Identifying protein-RNA binding residues is essential for understanding the mechanism of protein-RNA interactions. So far, rigid distance thresholds are commonly used to define protein-RNA binding residues. However, after investigating 182 non-redundant protein-RNA complexes, we find that it would be unsuitable for a certain amount of complexes since the distances between proteins and RNAs vary widely. In this work, a novel definition method was proposed based on a flexible distance cutoff. This method can fully consider the individual differences among complexes by setting a variable tolerance limit of protein-RNA interactions, i.e. the double minimum-distance by which different distance thresholds are achieved for different complexes. In order to validate our method, a comprehensive comparison between our flexible method and traditional rigid methods was implemented in terms of interface structure, amino acid composition, interface area and interaction force, etc.

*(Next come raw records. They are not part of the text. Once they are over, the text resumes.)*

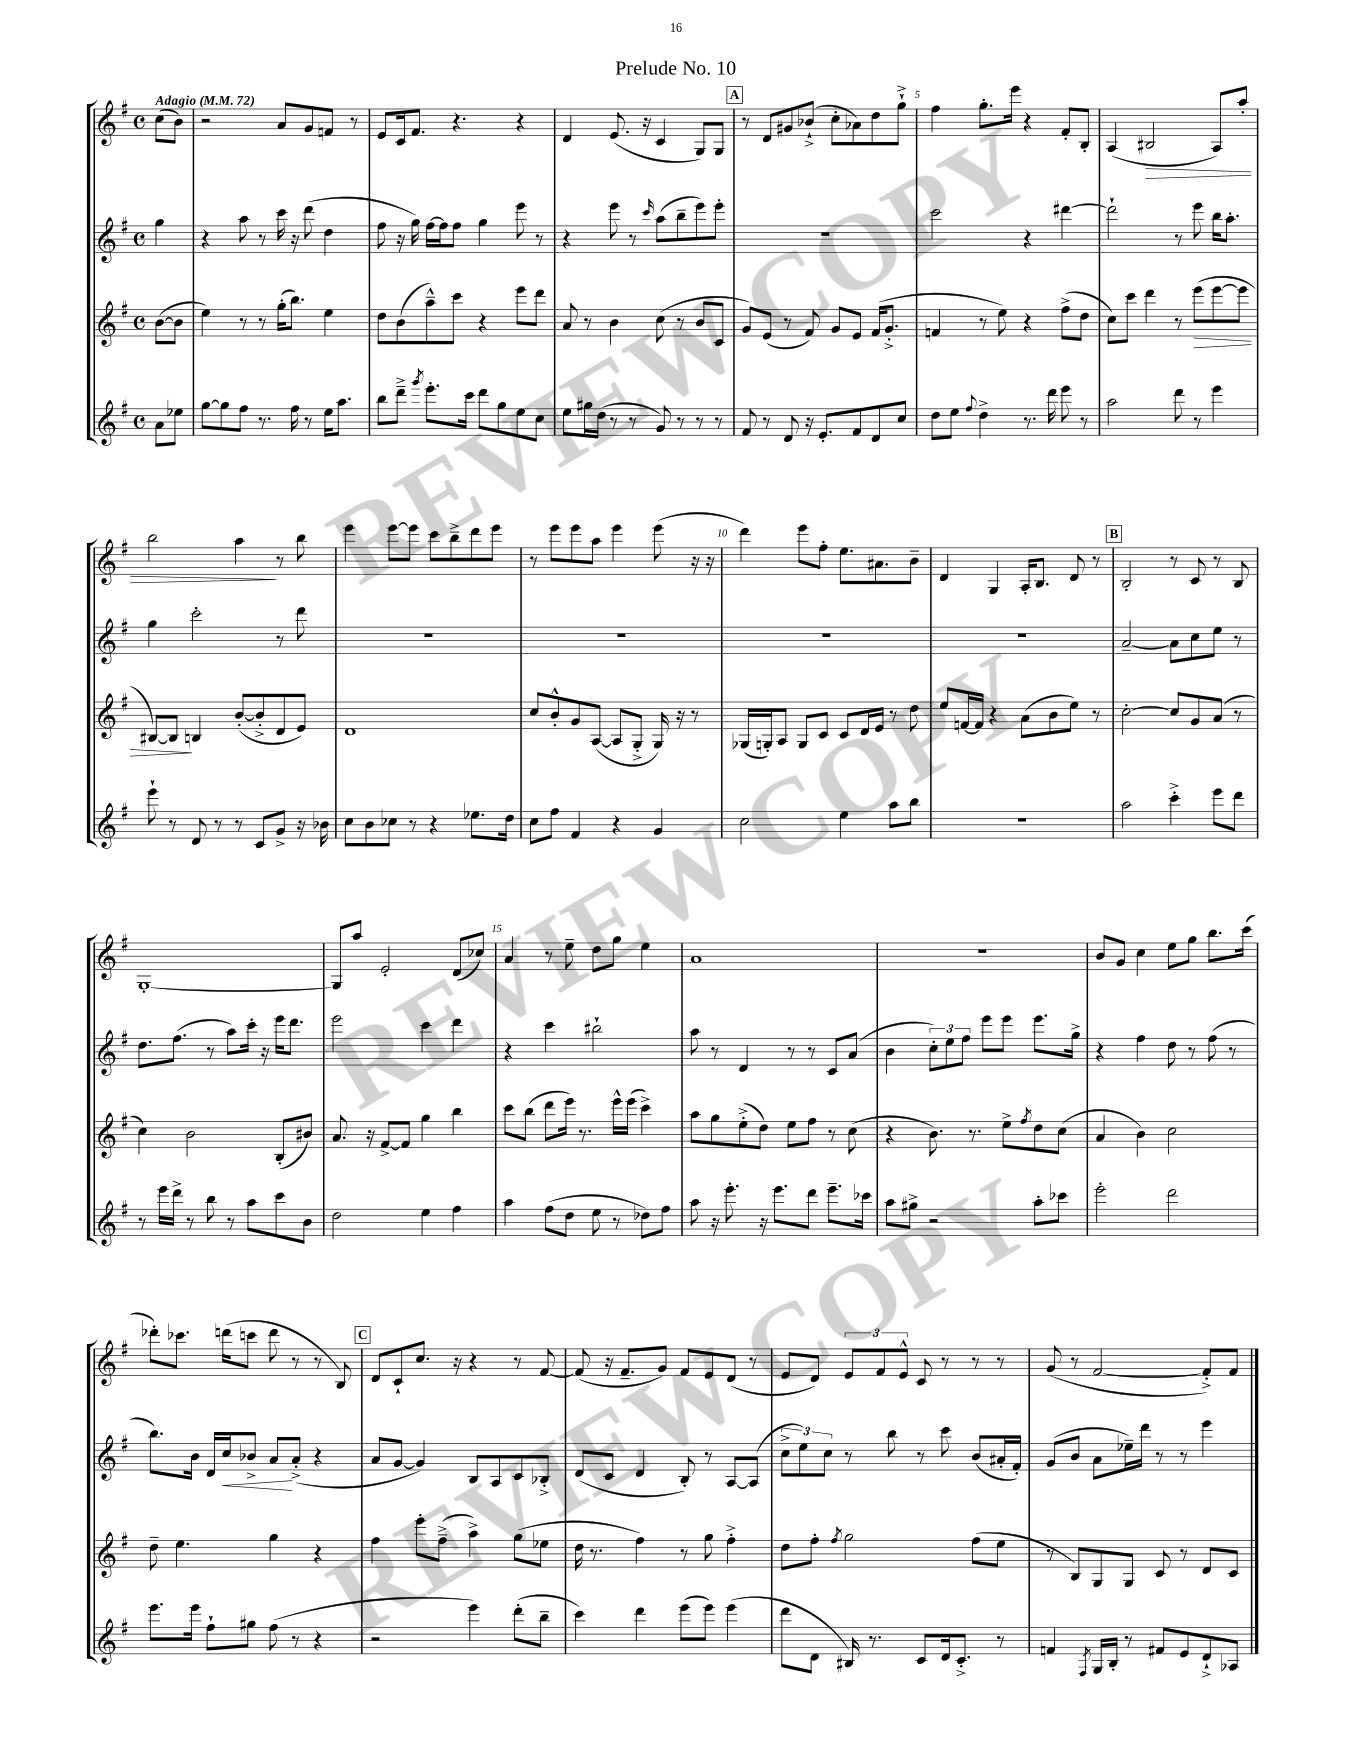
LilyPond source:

\header { title = "Prelude No. 10" }
<<
\new StaffGroup <<
\new Staff = "s0" {
    \clef treble \key g \major \defaultTimeSignature \time 4/4 \partial 4 \tempo "Adagio" 4 = 72
    c''8( b'8) |
    r2 a'8 g'8 f'8 r8 |
    e'8 c'16 fis'8. r4. r4 |
    d'4 e'8.( r16 c'4 g8) g8 |
    \mark \markup { \box "A" } r8 d'8 gis'8 bes'8-!->( c''8-. aes'8) d''8 g''8-!-> |
    fis''4 g''8.-. e'''16 r4 fis'8-. b8-. |
    a4( bis2\> a8) a''8-. |
    b''2 a''4\! r8 b''8 |
    e'''4 e'''8~ e'''8 c'''8 b''8---> d'''8 e'''8 |
    r8 e'''8 e'''8 a''8 e'''4 e'''8( r16 r16 |
    d'''4) e'''8 fis''8-. e''8. ais'8. b'8-- |
    d'4 g4 a16-. b8. d'8 r8 |
    \mark \markup { \box "B" } b2-. r8 c'8 r8 b8 |
    g1~-. |
    g8 a''8 e'2-. d'8( ces''8) |
    a'4 r8 e''8-- d''8 g''8 e''4 |
    a'1 |
    R1 |
    b'8 g'8 c''4 e''8 g''8 b''8. c'''16( |
    des'''8-.) ces'''8. d'''16( c'''8 d'''8 r8 r8 b8) |
    \mark \markup { \box "C" } d'8 c'8-! c''8. r16 r4 r8 fis'8~ |
    fis'8( r16 fis'8.-- g'8) fis'8 e'8 d'8( r8 |
    e'8 d'8) \tuplet 3/2 { e'8 fis'8 e'8-^ } c'8 r8 r8 r8 |
    g'8( r8 fis'2~ fis'8-.->) fis'8 \bar "|." |
}
\new Staff = "s1" {
    \clef treble \key g \major \defaultTimeSignature \time 4/4 \partial 4
    g''4 |
    r4 a''8 r8 c'''16 r16 d'''8( d''4 |
    fis''8 r16 g''16) fis''16~ fis''16 fis''8 g''4 e'''8 r8 |
    r4 e'''8 r8 \grace { c'''16 } a''8( b''8-- e'''8) e'''8-. |
    \mark \markup { \box "A" } R1 |
    c'''2 r4 dis'''4~ |
    dis'''2-! r8 e'''8 b''16 a''8.-. |
    g''4 c'''2-. r8 d'''8 |
    R1 |
    R1 |
    R1 |
    R1 |
    \mark \markup { \box "B" } a'2~-- a'8 c''8 e''8 r8 |
    d''8. fis''8.( r8 a''8) c'''16-. r16 e'''16 d'''8. |
    e'''2 c'''4 d'''4 |
    r4 c'''4 bis''2-! |
    a''8 r8 d'4 r8 r8 c'8 a'8( |
    b'4 \tuplet 3/2 { c''8-.) e''8 fis''8 } e'''8 e'''8 e'''8. g''16-> |
    r4 fis''4 d''8 r8 fis''8( r8 |
    b''8.) b'16 d'16 c''16\< bes'8-> a'8\! a'8-.->( r4 |
    \mark \markup { \box "C" } a'8 g'8~ g'4) b8 a8 c'8 bes8-.-> |
    d'8( c'8 d'4 b8-.) r8 a8~ a8( |
    \tuplet 3/2 { c''8-> e''8) c''8 } r8 b''8 r8 c'''8 b'8( ais'16-. fis'16-.) |
    g'8( b'8 a'8 ees''16--) d'''16 r8 r8 e'''4 \bar "|." |
}
\new Staff = "s2" {
    \clef treble \key g \major \defaultTimeSignature \time 4/4 \partial 4
    b'8~( b'8 |
    e''4) r8 r8 g''16-.( b''8.) e''4 |
    d''8 b'8( a''8---^) c'''8 r4 e'''8 d'''8 |
    a'8 r8 b'4 c''8( r8 b'8 c'8 |
    \mark \markup { \box "A" } g'8) e'8( r8 fis'8) g'8 e'8 fis'16( g'8.-.-> |
    f'4 r8 e''8) r4 fis''8->( d''8 |
    c''8) c'''8 d'''4 r8 e'''8\>( e'''8~ e'''8 |
    bis8~) bis8\! b4 b'8~-.( b'8-.-> d'8 e'8) |
    d'1 |
    c''8 b'8-.-^ g'8 a8~( a8 g8-.-> g16) r16 r8 |
    ges16( g16-.) a8 g8 c'8 c'8 d'16 e'16 r8 d''8 |
    e''8 f'16~ f'16 r4 a'8( b'8 e''8) r8 |
    \mark \markup { \box "B" } c''2~-. c''8 g'8 a'8( r8 |
    c''4) b'2 b8-.( bis'8) |
    a'8. r16 fis'8~-> fis'8 g''4 b''4 |
    c'''8 b''8( d'''8 e'''16) r8. e'''16-^ e'''16( c'''4->) |
    a''8 g''8 e''8-.->( d''8) e''8 fis''8 r8 c''8( |
    r4 b'8.) r8. e''8-> \acciaccatura { fis''8 } d''8 c''8( |
    a'4 b'4) c''2 |
    d''8-- e''4. g''4 r4 |
    \mark \markup { \box "C" } fis''4 e'''8-. fis''8--->( a''4->) g''8( ees''8 |
    d''16 r8. fis''4) r8 g''8 fis''4-.-> |
    d''8 fis''8-. \acciaccatura { fis''8 } g''2 fis''8( e''8 |
    r8 b8) g8 g8 c'8 r8 d'8 c'8 \bar "|." |
}
\new Staff = "s3" {
    \clef treble \key g \major \defaultTimeSignature \time 4/4 \partial 4
    a'8 ees''8 |
    g''8~ g''8 fis''8 r8. fis''16 r8 e''16 a''8. |
    b''8 d'''8---> \acciaccatura { g'''8 } e'''8.-. c'''16 d'''8 g''8 e''8 c''8 |
    e''8 gis''16 d''16( r8 r8 g'8) r8 r8 r8 |
    \mark \markup { \box "A" } fis'8 r8 d'8 r16 e'8.-. fis'8 d'8 c''8 |
    d''8 e''8 \appoggiatura { fis''8 } d''4-> r8. d'''16 e'''8 r8 |
    a''2 d'''8 r8 e'''4 |
    e'''8-! r8 d'8 r8 r8 c'8 g'8-> r16 bes'16 |
    c''8 b'8 ces''8 r8 r4 ees''8. d''16 |
    c''8 fis''8 fis'4 r4 g'4 |
    c''2 e''4 a''8 b''8 |
    r1 |
    \mark \markup { \box "B" } a''2 c'''4-.-> e'''8 d'''8 |
    r8 e'''16 d'''16-> r8 b''8 r8 a''8 c'''8 b'8 |
    d''2 e''4 fis''4 |
    a''4 fis''8( d''8 e''8 r8 des''8) fis''8 |
    a''8 r16 e'''8.-. r16 e'''8. d'''8 e'''8.-- ces'''16 |
    a''8 gis''8-> r2 a''8-. ces'''8 |
    e'''2-. d'''2 |
    e'''8. e'''16 fis''8-! gis''8 fis''8( r8 r4 |
    \mark \markup { \box "C" } r2 e'''4) d'''8-.( b''8-- |
    c'''4) d'''4 e'''8( e'''8) e'''4( |
    d'''8 d'8 bis16) r8. c'8 d'16 c'8.-.-> r8 |
    f'4 \acciaccatura { fis8 } g16 b16-. r8 fis'8 e'8 d'8-!-> aes8 \bar "|." |
}
>>
>>
\layout { \context { \Score \override BarNumber.break-visibility = ##(#f #t #t) barNumberVisibility = #(every-nth-bar-number-visible 5) } }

The results indicate that this method is more reasonable because it incorporates the specificity of different complexes by extracting the important residues lost by rigid distance methods and discarding some redundant residues. Finally, to further test our double minimum-distance definition strategy, we developed a classifier to predict those binding sites derived from our new method by using structural features and a random forest machine learning algorithm. The model achieved a satisfactory prediction performance and the accuracy on independent data sets reaches to 85.0%. To the best of our knowledge, it is the first prediction model to define positive and negative samples using a flexible cutoff. So the comparison analysis and modeling results have demonstrated that our method would be a very promising strategy for more precisely defining protein-RNA binding sites.
鉴定蛋白质与 RNA 的结合残基对于理解蛋白质与 RNA 的相互作用机制至关重要。到目前为止,刚性距离阈值通常用于定义蛋白质与 RNA 的结合残基。然而,在研究了 182 个非冗余的蛋白质-RNA 复合物后,我们发现对于某些复合物来说,这种方法并不适用,因为蛋白质与 RNA 之间的距离差异很大。在这项工作中,提出了一种基于灵活距离截止值的新定义方法。该方法通过设置蛋白质与 RNA 相互作用的可变容忍限,即不同距离阈值在不同复合物中实现的双最小距离,充分考虑了复合物之间的个体差异。为了验证我们的方法,我们在界面结构、氨基酸组成、界面面积和相互作用力等方面对我们的灵活方法和传统刚性方法进行了全面比较。结果表明,这种方法更合理,因为它通过提取刚性距离方法丢失的重要残基,并丢弃一些冗余残基,纳入了不同复合物的特异性。最后,为了进一步测试我们的双最小距离定义策略,我们使用结构特征和随机森林机器学习算法开发了一个分类器,来预测我们新方法得到的那些结合位点。该模型取得了令人满意的预测性能,在独立数据集上的准确率达到了 85.0%。据我们所知,这是第一个使用灵活截止值来定义阳性和阴性样本的预测模型。因此,比较分析和建模结果表明,我们的方法将是一种非常有前途的策略,可更准确地定义蛋白质与 RNA 的结合位点。